• **TRAVAIL DEMANDÉ**
Résumez en deux phrases l'extrait consacré au gouvernement Bedoui.

L’action et la longévité du gouvernement Bedoui ne cessent de surprendre et de semer la perplexité parmi les commentateurs de l’actualité nationale.
Après avoir fait adopter au cours des dernières semaines plusieurs lois très controversées qui redessinent beaucoup d’aspects du cadre juridique de l’économie algérienne, il a contribué ces derniers jours à la désignation de quelques-uns des plus importants parmi les dirigeants chargés de les mettre en œuvre ainsi que l’illustrent la désignation d’un nouveau gouverneur de la Banque d’Algérie ou du nouveau PDG de la Sonatrach.
Tout se passe comme si l’exécutif actuel était chargé d’appliquer une sorte de « feuille de route économique » dont les contours semblent se préciser progressivement et dont l’agenda s’étendrait au-delà de la prochaine échéance présidentielle.
Des ministres très influents
La scène se déroule voici quelques semaines au cours d’une réunion de travail à la Banque d’Algérie. À l’ordre du jour les règles de gestion et d’alimentation des comptes devises.

• **DONNÉES ENREGISTRÉES**

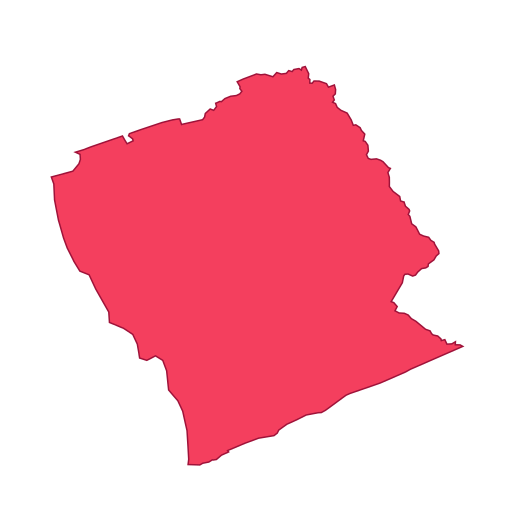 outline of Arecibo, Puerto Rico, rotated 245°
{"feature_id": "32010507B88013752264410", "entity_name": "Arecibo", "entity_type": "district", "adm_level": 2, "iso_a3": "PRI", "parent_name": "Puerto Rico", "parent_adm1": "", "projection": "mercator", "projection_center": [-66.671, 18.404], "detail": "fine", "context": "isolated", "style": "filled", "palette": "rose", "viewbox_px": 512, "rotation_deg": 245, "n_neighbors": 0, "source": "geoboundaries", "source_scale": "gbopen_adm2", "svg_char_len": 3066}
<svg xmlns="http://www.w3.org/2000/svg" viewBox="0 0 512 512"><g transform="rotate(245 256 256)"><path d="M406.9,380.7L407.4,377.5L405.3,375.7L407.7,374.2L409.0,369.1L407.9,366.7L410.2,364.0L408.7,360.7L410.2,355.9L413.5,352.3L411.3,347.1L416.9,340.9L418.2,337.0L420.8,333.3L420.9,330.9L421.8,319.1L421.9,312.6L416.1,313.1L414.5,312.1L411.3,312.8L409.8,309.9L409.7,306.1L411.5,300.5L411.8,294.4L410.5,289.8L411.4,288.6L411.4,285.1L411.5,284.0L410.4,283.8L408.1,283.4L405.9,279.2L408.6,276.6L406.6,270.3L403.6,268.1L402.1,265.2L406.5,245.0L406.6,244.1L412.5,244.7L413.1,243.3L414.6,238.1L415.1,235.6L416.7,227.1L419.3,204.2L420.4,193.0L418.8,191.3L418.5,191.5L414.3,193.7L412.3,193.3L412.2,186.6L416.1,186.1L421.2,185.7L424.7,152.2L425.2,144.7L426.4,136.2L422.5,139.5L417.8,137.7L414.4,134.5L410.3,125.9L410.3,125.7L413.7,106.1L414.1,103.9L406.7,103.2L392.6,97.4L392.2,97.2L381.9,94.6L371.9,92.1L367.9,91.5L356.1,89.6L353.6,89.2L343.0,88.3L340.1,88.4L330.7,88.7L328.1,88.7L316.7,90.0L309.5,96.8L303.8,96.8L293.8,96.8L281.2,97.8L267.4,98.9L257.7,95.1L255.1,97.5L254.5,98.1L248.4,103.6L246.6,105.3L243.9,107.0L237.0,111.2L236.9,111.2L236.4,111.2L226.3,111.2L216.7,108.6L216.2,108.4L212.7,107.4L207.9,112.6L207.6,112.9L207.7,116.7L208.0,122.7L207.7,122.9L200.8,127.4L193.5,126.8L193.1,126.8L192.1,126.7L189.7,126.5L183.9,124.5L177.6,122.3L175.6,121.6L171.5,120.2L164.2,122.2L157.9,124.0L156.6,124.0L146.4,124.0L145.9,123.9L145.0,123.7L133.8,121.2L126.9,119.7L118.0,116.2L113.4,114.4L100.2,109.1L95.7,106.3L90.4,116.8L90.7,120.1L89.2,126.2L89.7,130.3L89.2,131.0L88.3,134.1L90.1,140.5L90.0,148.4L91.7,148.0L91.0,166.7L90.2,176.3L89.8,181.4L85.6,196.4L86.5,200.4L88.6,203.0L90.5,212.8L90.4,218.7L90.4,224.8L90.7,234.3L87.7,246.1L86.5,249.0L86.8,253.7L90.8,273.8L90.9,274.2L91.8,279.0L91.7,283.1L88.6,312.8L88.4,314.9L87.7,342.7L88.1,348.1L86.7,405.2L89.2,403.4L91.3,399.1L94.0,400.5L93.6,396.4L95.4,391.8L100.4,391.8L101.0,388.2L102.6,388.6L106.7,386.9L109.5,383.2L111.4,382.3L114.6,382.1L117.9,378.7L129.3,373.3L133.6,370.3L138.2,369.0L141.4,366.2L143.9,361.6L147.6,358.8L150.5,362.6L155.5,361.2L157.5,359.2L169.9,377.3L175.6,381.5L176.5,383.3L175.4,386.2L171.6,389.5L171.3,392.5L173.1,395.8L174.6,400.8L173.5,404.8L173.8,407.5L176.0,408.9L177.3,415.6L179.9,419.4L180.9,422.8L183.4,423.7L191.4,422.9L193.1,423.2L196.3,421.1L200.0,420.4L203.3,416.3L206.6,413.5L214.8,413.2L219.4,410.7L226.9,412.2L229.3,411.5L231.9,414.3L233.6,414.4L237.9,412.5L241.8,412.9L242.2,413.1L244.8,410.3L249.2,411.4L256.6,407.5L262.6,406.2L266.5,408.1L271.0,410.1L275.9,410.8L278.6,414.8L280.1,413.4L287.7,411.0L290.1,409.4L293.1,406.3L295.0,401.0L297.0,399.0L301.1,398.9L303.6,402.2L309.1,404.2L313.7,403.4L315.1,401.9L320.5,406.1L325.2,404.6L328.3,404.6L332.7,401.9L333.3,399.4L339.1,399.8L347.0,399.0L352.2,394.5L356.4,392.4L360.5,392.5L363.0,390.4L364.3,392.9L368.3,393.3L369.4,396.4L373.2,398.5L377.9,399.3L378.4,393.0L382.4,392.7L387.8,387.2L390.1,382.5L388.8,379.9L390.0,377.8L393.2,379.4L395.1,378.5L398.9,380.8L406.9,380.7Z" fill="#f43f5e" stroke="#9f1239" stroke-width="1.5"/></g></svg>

• **RÉPONSE OBTENUE**
Le gouvernement Bedoui, dont l'action et la longévité surprennent les commentateurs, a fait adopter plusieurs lois très controversées qui redessinent le cadre juridique de l'économie algérienne. Il a aussi contribué à désigner des dirigeants chargés de les mettre en œuvre, comme le nouveau gouverneur de la Banque d'Algérie et le nouveau PDG de la Sonatrach, comme s'il appliquait une « feuille de route économique » dont l'agenda dépasserait la prochaine échéance présidentielle.